Naoko: It took me four to five hours by bus from Xiamen to Fuzhou. But it was good a long-distance relationship become a “middle-distance” relationship. We talked over the phone every day, in very basic Chinese and Japanese.
When were you finally able to be together?
Guosong: I actually quit my job at Mizuno and went to Xiamen in November 2006 to look for work.
Naoko: We went out together for about a year or so in Xiamen. Then we thought we could be lifelong partners.
Why did you return to Fukuoka?
Naoko: For one thing, I wanted to show him Japan. To decide which country we would live in in the future, we thought it would be better he also experienced Japan for a while. But I thought it’d be tough for both of us to go to Fukuoka and make a brand new start. So I went back first to look for a job.
When did you get married?
Naoko: We registered first in China in 2009. Afterward, we also did so in Fukuoka.
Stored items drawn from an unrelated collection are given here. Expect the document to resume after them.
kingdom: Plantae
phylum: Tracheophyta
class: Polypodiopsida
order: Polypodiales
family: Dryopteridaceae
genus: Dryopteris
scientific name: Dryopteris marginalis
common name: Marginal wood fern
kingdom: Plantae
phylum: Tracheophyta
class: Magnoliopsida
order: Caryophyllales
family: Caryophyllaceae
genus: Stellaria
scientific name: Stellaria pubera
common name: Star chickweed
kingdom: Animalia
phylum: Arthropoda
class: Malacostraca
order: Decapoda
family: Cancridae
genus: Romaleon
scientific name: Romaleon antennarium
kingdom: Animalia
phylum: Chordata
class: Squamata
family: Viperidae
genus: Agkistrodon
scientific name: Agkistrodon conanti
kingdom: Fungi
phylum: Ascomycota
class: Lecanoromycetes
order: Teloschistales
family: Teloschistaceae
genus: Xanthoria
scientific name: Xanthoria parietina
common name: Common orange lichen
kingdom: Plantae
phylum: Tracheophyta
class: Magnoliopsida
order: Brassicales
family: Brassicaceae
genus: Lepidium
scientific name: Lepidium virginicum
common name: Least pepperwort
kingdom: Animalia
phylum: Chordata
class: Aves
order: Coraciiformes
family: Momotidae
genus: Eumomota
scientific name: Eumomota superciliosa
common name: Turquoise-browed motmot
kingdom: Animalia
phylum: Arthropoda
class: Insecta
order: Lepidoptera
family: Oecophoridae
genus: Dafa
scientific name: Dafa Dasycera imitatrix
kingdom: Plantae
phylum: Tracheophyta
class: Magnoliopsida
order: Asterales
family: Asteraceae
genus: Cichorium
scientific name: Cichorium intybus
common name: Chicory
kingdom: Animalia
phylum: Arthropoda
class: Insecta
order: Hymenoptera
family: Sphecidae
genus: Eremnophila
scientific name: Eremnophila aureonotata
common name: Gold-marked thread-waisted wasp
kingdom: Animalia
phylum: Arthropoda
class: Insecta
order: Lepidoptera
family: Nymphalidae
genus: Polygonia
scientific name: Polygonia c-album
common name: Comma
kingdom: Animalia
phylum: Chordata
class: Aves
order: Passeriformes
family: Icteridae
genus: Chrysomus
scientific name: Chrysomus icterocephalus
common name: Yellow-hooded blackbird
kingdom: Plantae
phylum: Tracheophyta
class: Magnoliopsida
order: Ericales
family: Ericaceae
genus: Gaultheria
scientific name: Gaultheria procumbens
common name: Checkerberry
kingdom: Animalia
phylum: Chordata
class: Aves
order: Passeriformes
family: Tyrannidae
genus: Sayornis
Guosong: And I came to Fukuoka last June to live with her.
You didn’t have a wedding ceremony?
Naoko: No. If we had done it in China, the guests would only have come from Guosong’s side, and if it had been in Fukuoka, they would only be my family and friends. I also don’t like to be the center of attention. I would have been in his hometown because he’s from a farming village where many people have never seen a foreigner.
Guosong: Well, in fact, we plan to do so in the near future.
Guosong: We’re thinking about holding a wedding party in Fukuoka too.
Naoko: (Laughing) We’re not thinking about that!
It’s your first time living in Japan. Have you experienced any culture shock?
Guosong: I didn’t get used to life here at the beginning. I felt nervous. I also worry whether I’m being rude.
Naoko: After I return from work, he always asks me: “I did this today. Is it considered rude?”
Have you started working?
Guosong: Yes, at a ramen shop. I’m in an environment in which I have to speak only Japanese.
Naoko: I think he’ll learn a lot. Now he’s picking up my feminine Japanese, so it’s good he’s surrounded by men!